Task description — Copy the lines below exactly. No picture goes into the copy.
(Data provided Opens)
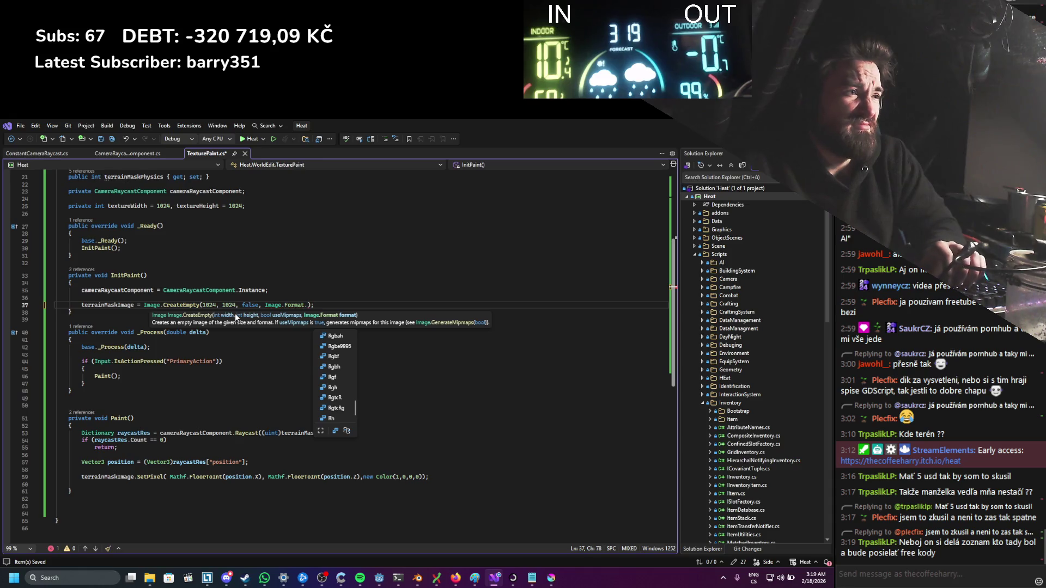
pyautogui.press('Up')
pyautogui.press('Up')
pyautogui.press('Up')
(Data provided Closes)
Finished exercise —
pyautogui.press('Up')
pyautogui.press('Up')
pyautogui.press('Up')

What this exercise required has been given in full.